Furthermore, this solution does not need locks or mutexs, but it does need an atomic test-and-set operation. I don't know Delphi and I wrote my solution in Lisp, so I'll try to describe it in pseudo code.

(CAPS are function names, all these functions take and return no arguments)

integer access-mode = 1; // start in reader mode. 

WRITE  loop with current = accessmode, 
            with new = (current & 0xFFFFFFFe) 
            until test-and-set(access-mode, current to new)
       loop until access-mode = 0; 

ENDWRITE assert( access-mode = 0)
         set access-mode to 1

READ loop with current = ( accessmode | 1 ),
          with new = (current + 2),
          until test-and-set(access-mode, current to new)
ENDREAD loop with current = accessmode
             with new = (current - 2),
             until test-and-set(access-mode, current to new)

To use, a reader calls READ before reading and ENDREAD when done. The lone writer calls WRITE before writing and ENDWRITE when done.

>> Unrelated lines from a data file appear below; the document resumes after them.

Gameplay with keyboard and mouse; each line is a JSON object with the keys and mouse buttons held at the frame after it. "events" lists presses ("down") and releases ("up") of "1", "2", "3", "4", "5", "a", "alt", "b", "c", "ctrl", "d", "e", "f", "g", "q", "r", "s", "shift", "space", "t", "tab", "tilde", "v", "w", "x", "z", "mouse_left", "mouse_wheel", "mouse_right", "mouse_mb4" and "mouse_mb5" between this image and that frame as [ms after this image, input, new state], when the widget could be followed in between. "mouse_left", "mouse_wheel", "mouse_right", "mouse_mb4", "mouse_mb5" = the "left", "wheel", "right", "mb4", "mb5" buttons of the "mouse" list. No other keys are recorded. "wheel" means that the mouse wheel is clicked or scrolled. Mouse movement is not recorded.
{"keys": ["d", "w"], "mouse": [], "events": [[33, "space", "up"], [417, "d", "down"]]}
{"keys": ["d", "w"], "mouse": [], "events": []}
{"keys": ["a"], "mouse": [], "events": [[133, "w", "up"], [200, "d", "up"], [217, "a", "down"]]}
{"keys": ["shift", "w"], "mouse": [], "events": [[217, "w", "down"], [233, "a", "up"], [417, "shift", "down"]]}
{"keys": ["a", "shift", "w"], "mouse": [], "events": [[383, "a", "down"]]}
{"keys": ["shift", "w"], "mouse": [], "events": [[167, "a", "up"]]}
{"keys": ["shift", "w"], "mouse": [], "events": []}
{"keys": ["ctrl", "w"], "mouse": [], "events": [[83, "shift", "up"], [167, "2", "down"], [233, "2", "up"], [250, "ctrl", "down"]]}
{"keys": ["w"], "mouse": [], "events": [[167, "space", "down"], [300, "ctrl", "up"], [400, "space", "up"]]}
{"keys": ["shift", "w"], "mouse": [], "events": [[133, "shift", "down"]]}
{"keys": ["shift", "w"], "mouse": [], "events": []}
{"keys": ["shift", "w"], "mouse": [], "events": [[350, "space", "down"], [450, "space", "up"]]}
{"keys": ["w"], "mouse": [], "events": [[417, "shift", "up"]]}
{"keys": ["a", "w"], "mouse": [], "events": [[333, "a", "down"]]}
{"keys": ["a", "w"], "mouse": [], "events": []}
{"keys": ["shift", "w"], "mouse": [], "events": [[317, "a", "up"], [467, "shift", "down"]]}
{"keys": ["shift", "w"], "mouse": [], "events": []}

The idea is an integer called access-mode holds a boolean in the lowest bit, and a count in the higher bits. WRITE sets the bit to 0, and then spins until the enough ENDREADs count down access mode to zero. Endwrite sets access-mode back to 1. READ ORs the current access-mode with 1, so their test-and-set will only ever pass if the low-bit was high to begin with. I add and subtract by 2 to leave the low-bit alone.

To get a count of readers just take access-mode right shifted by one.